--- DATA FOR THIS TASK Enclosed Below ---

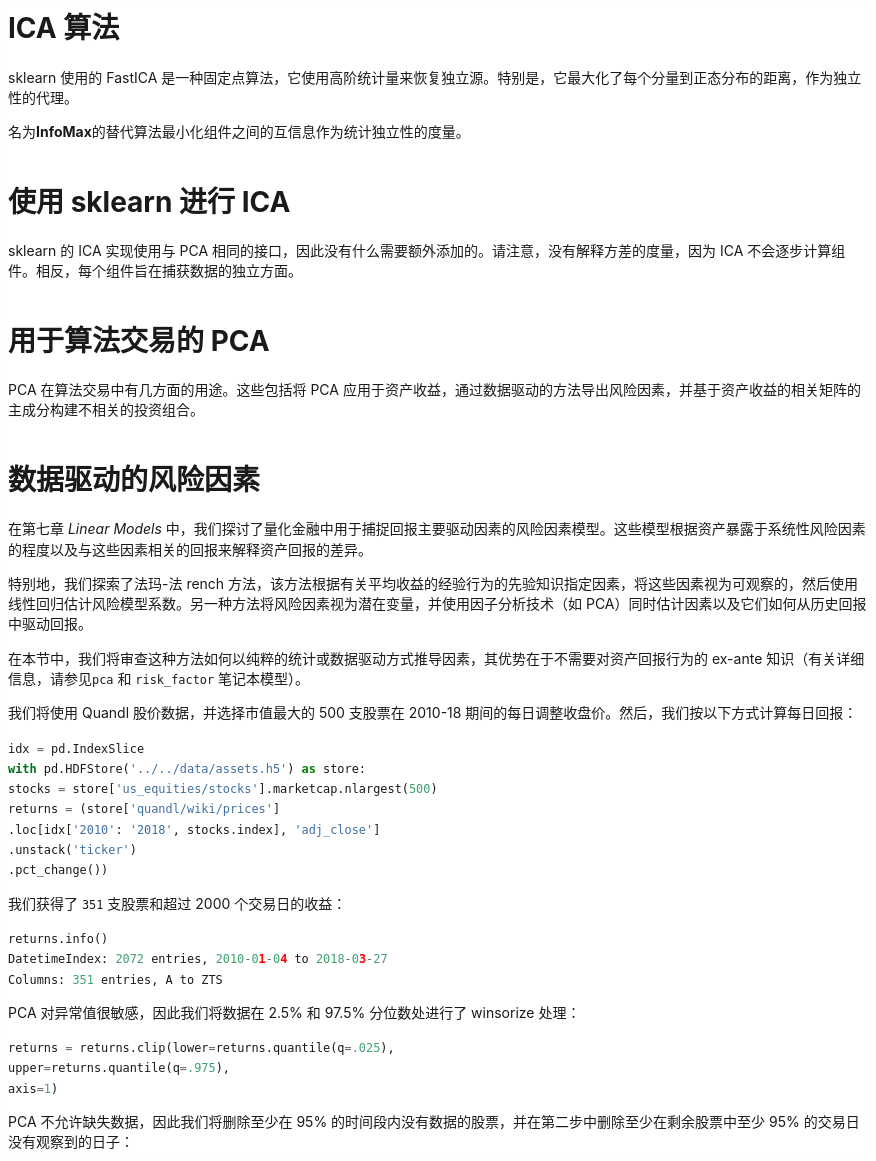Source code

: # ICA 算法

sklearn 使用的 FastICA 是一种固定点算法，它使用高阶统计量来恢复独立源。特别是，它最大化了每个分量到正态分布的距离，作为独立性的代理。

名为**InfoMax**的替代算法最小化组件之间的互信息作为统计独立性的度量。

# 使用 sklearn 进行 ICA

sklearn 的 ICA 实现使用与 PCA 相同的接口，因此没有什么需要额外添加的。请注意，没有解释方差的度量，因为 ICA 不会逐步计算组件。相反，每个组件旨在捕获数据的独立方面。

# 用于算法交易的 PCA

PCA 在算法交易中有几方面的用途。这些包括将 PCA 应用于资产收益，通过数据驱动的方法导出风险因素，并基于资产收益的相关矩阵的主成分构建不相关的投资组合。

# 数据驱动的风险因素

在第七章 *Linear Models* 中，我们探讨了量化金融中用于捕捉回报主要驱动因素的风险因素模型。这些模型根据资产暴露于系统性风险因素的程度以及与这些因素相关的回报来解释资产回报的差异。

特别地，我们探索了法玛-法 rench 方法，该方法根据有关平均收益的经验行为的先验知识指定因素，将这些因素视为可观察的，然后使用线性回归估计风险模型系数。另一种方法将风险因素视为潜在变量，并使用因子分析技术（如 PCA）同时估计因素以及它们如何从历史回报中驱动回报。

在本节中，我们将审查这种方法如何以纯粹的统计或数据驱动方式推导因素，其优势在于不需要对资产回报行为的 ex-ante 知识（有关详细信息，请参见`pca` 和 `risk_factor` 笔记本模型）。

我们将使用 Quandl 股价数据，并选择市值最大的 500 支股票在 2010-18 期间的每日调整收盘价。然后，我们按以下方式计算每日回报：

```py
idx = pd.IndexSlice
with pd.HDFStore('../../data/assets.h5') as store:
stocks = store['us_equities/stocks'].marketcap.nlargest(500)
returns = (store['quandl/wiki/prices']
.loc[idx['2010': '2018', stocks.index], 'adj_close']
.unstack('ticker')
.pct_change())
```

我们获得了 `351` 支股票和超过 2000 个交易日的收益：

```py
returns.info()
DatetimeIndex: 2072 entries, 2010-01-04 to 2018-03-27
Columns: 351 entries, A to ZTS
```

PCA 对异常值很敏感，因此我们将数据在 2.5% 和 97.5% 分位数处进行了 winsorize 处理：

```py
returns = returns.clip(lower=returns.quantile(q=.025),
upper=returns.quantile(q=.975),
axis=1)
```

PCA 不允许缺失数据，因此我们将删除至少在 95% 的时间段内没有数据的股票，并在第二步中删除至少在剩余股票中至少 95% 的交易日没有观察到的日子：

--- End of Enclosed DATA FOR THIS TASK ---

_WHAT NEEDS TO BE DONE_. Each entry above must be duplicated precisely; none of the pictures may be included.

_RESPONSE_.
Source code

: # ICA 算法

sklearn 使用的 FastICA 是一种固定点算法，它使用高阶统计量来恢复独立源。特别是，它最大化了每个分量到正态分布的距离，作为独立性的代理。

名为**InfoMax**的替代算法最小化组件之间的互信息作为统计独立性的度量。

# 使用 sklearn 进行 ICA

sklearn 的 ICA 实现使用与 PCA 相同的接口，因此没有什么需要额外添加的。请注意，没有解释方差的度量，因为 ICA 不会逐步计算组件。相反，每个组件旨在捕获数据的独立方面。

# 用于算法交易的 PCA

PCA 在算法交易中有几方面的用途。这些包括将 PCA 应用于资产收益，通过数据驱动的方法导出风险因素，并基于资产收益的相关矩阵的主成分构建不相关的投资组合。

# 数据驱动的风险因素

在第七章 *Linear Models* 中，我们探讨了量化金融中用于捕捉回报主要驱动因素的风险因素模型。这些模型根据资产暴露于系统性风险因素的程度以及与这些因素相关的回报来解释资产回报的差异。

特别地，我们探索了法玛-法 rench 方法，该方法根据有关平均收益的经验行为的先验知识指定因素，将这些因素视为可观察的，然后使用线性回归估计风险模型系数。另一种方法将风险因素视为潜在变量，并使用因子分析技术（如 PCA）同时估计因素以及它们如何从历史回报中驱动回报。

在本节中，我们将审查这种方法如何以纯粹的统计或数据驱动方式推导因素，其优势在于不需要对资产回报行为的 ex-ante 知识（有关详细信息，请参见`pca` 和 `risk_factor` 笔记本模型）。

我们将使用 Quandl 股价数据，并选择市值最大的 500 支股票在 2010-18 期间的每日调整收盘价。然后，我们按以下方式计算每日回报：

```py
idx = pd.IndexSlice
with pd.HDFStore('../../data/assets.h5') as store:
stocks = store['us_equities/stocks'].marketcap.nlargest(500)
returns = (store['quandl/wiki/prices']
.loc[idx['2010': '2018', stocks.index], 'adj_close']
.unstack('ticker')
.pct_change())
```

我们获得了 `351` 支股票和超过 2000 个交易日的收益：

```py
returns.info()
DatetimeIndex: 2072 entries, 2010-01-04 to 2018-03-27
Columns: 351 entries, A to ZTS
```

PCA 对异常值很敏感，因此我们将数据在 2.5% 和 97.5% 分位数处进行了 winsorize 处理：

```py
returns = returns.clip(lower=returns.quantile(q=.025),
upper=returns.quantile(q=.975),
axis=1)
```

PCA 不允许缺失数据，因此我们将删除至少在 95% 的时间段内没有数据的股票，并在第二步中删除至少在剩余股票中至少 95% 的交易日没有观察到的日子：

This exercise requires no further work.